In the afternoon doubles, I again teamed with Terry Long at #4 vs. my singles opponent from the morning and an even younger and even bigger (6’7”) Josh ___ from Boston. We could get nothing over or through them; and lost a hard fought straight set loss.
The rest of our team also went down for a 17-14 match loss for the day; while Newk’s Kangaroos edged out a 17-15 victory over the Davidson/ Case/ Jensen Dunnies. So going into the final day, we are at
• Newk’s Kangaroos: 2-0
• Emmo/Reissen/Gottfried Wankers: 1-1
• Stolle/Stockton/Woodforde Dunnies: 1-1
• Davo/Case/Jensen Musclemen: 0-2
Our Wanker team plays Newk’s on the final day of play; and if we win (and the Dunnies lose), we win based on head-to-head victories. If we win and the Dunnies also win, then we will have the Champion’s tie breaker three-way playoff that we had in 2009, when we won it all.

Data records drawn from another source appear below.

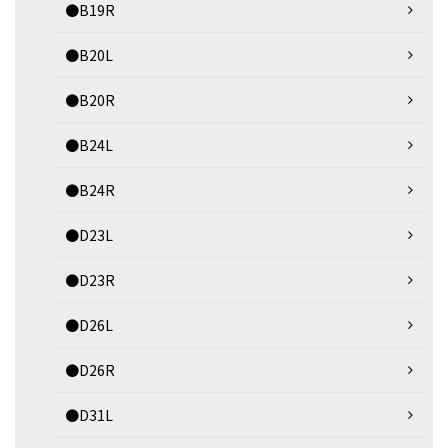
●B19R
●B20L
●B20R
●B24L
●B24R
●D23L
●D23R
●D26L
●D26R
●D31L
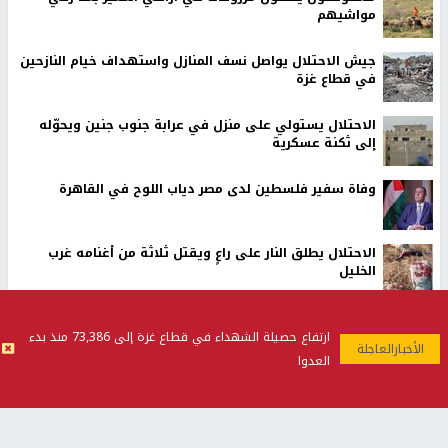
مواشيهم
جيش الاحتلال يواصل نسف المنازل واستهداف خيام النازحين
في قطاع غزة
الاحتلال يستولي على منزل في عرابة جنوب جنين ويحوّله
إلى ثكنة عسكرية
وفاة سفير فلسطين لدى مصر دياب اللوح في القاهرة
الاحتلال يطلق النار على راعٍ ويقتل ثلاثة من أغنامه غرب
الخليل
ارتفاع حصيلة الشهداء في قطاع غزة إلى 73,386 منذ بدء
أخبار جامعة النجاح
العدوا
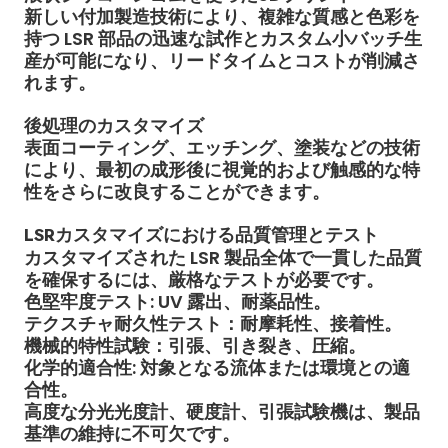
新しい付加製造技術により、複雑な質感と色彩を
持つ LSR 部品の迅速な試作とカスタム小バッチ生
産が可能になり、リードタイムとコストが削減さ
れます。
後処理のカスタマイズ
表面コーティング、エッチング、塗装などの技術
により、最初の成形後に視覚的および触感的な特
性をさらに改良することができます。
LSRカスタマイズにおける品質管理とテスト
カスタマイズされた LSR 製品全体で一貫した品質
を確保するには、厳格なテストが必要です。
色堅牢度テスト
: UV 露出、耐薬品性。
テクスチャ耐久性テスト
：耐摩耗性、接着性。
機械的特性試験
：引張、引き裂き、圧縮。
化学的適合性
: 対象となる流体または環境との適
合性。
高度な分光光度計、硬度計、引張試験機は、製品
基準の維持に不可欠です。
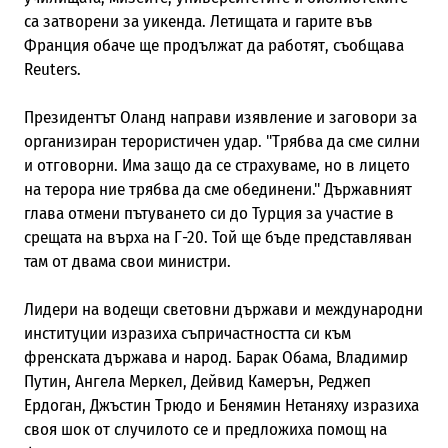
са затворени за уикенда. Летищата и гарите във
Франция обаче ще продължат да работят, съобщава
Reuters.
Президентът Оланд направи изявление и заговори за
организиран терористичен удар. "Трябва да сме силни
и отговорни. Има защо да се страхуваме, но в лицето
на терора ние трябва да сме обединени." Държавният
глава
отмени пътуването си до Турция за участие в
срещата на върха на Г-20. Той ще бъде представляван
там от двама свои министри.
Лидери на водещи световни държави и международни
институции изразиха съпричастността си към
френската държава и народ. Барак Обама, Владимир
Путин, Ангела Меркел, Дейвид Камерън, Реджеп
Ердоган, Джъстин Трюдо и Бенямин Нетаняху изразиха
своя шок от случилото се и предложиха помощ на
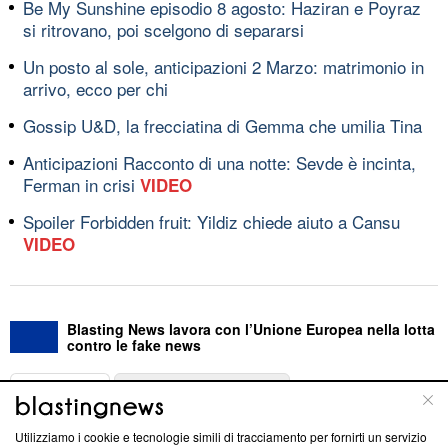
Be My Sunshine episodio 8 agosto: Haziran e Poyraz
si ritrovano, poi scelgono di separarsi
Un posto al sole, anticipazioni 2 Marzo: matrimonio in
arrivo, ecco per chi
Gossip U&D, la frecciatina di Gemma che umilia Tina
Anticipazioni Racconto di una notte: Sevde è incinta,
Ferman in crisi
VIDEO
Spoiler Forbidden fruit: Yildiz chiede aiuto a Cansu
VIDEO
Blasting News lavora con l’Unione Europea nella lotta
contro le fake news
ABOUT
LINEA EDITORIALE
Utilizziamo i cookie e tecnologie simili di tracciamento per fornirti un servizio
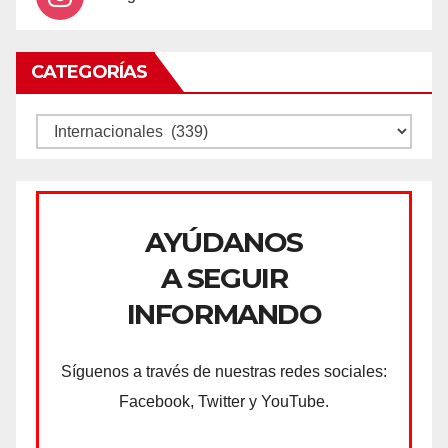
CATEGORÍAS
CATEGORÍAS
AYÚDANOS
A SEGUIR
INFORMANDO
Síguenos a través de nuestras redes sociales:
Facebook, Twitter y YouTube.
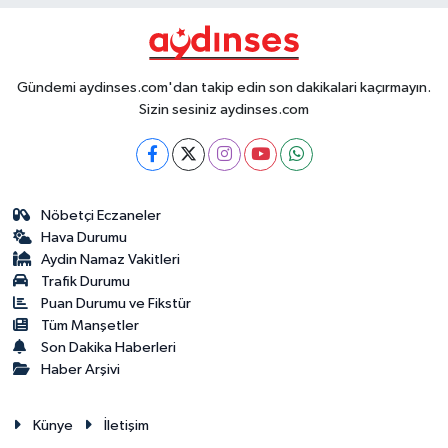
Gündemi aydinses.com'dan takip edin son dakikalari kaçırmayın.
Sizin sesiniz aydinses.com
Nöbetçi Eczaneler
Hava Durumu
Aydin Namaz Vakitleri
Trafik Durumu
Puan Durumu ve Fikstür
Tüm Manşetler
Son Dakika Haberleri
Haber Arşivi
Künye
İletişim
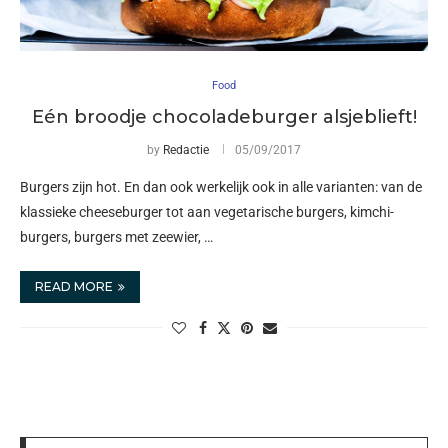
Food
Eén broodje chocoladeburger alsjeblieft!
by
Redactie
05/09/2017
Burgers zijn hot. En dan ook werkelijk ook in alle varianten: van de
klassieke cheeseburger tot aan vegetarische burgers, kimchi-
burgers, burgers met zeewier, …
READ MORE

With my morning singles and afternoon doubles now done (in more ways than one), I had my Fantasy Doubles match to play as my third match of the day. They put me on the court opposite injured Willy Hoffmann; and our two pros were Murphy Jensen and Brian Gottfried.
Brian asked how we wanted to team up; and I responded, “Do you want to play with a tired George or an injured Willy?” He said, “Tired goes away; so I will take you.”
We had a very close 6-4 set that we finished up at 7 p.m. under the lights; and Brian and I survived to give me one victory for the day.
My Naples Mates did better: Willy played well in the morning, won his singles but lost his afternoon doubles. Rich Tarantino won both morning and afternoon. And John Berry won THREE times: morning, afternoon, plus his fantasy match against Fred Stolle.
After a Mexican night dinner, there was a tribute to the great Rod Laver, who among many of the Aussies, is still considered the greatest player ever! Then Charlie Pasarell discussed the status of the game today – and the players “request” for a larger prize money pool from the Grand Slams.
On the way out of the dining room, we were all given large photo-posters with all the legends pictures and hand-signed by all of them.
Then the annual Australian Boat Race (the team beer chugging competition) was held in between innings of the World Series; but I am in my room writing this. I would assume it was won, as usual, by Newk’s ‘very experienced’ combined Kangaroo/Wanker team.
Off to bed for rest before the final day of team matches, dreaming of a three-way tie and sudden-death tie breaker playoffs.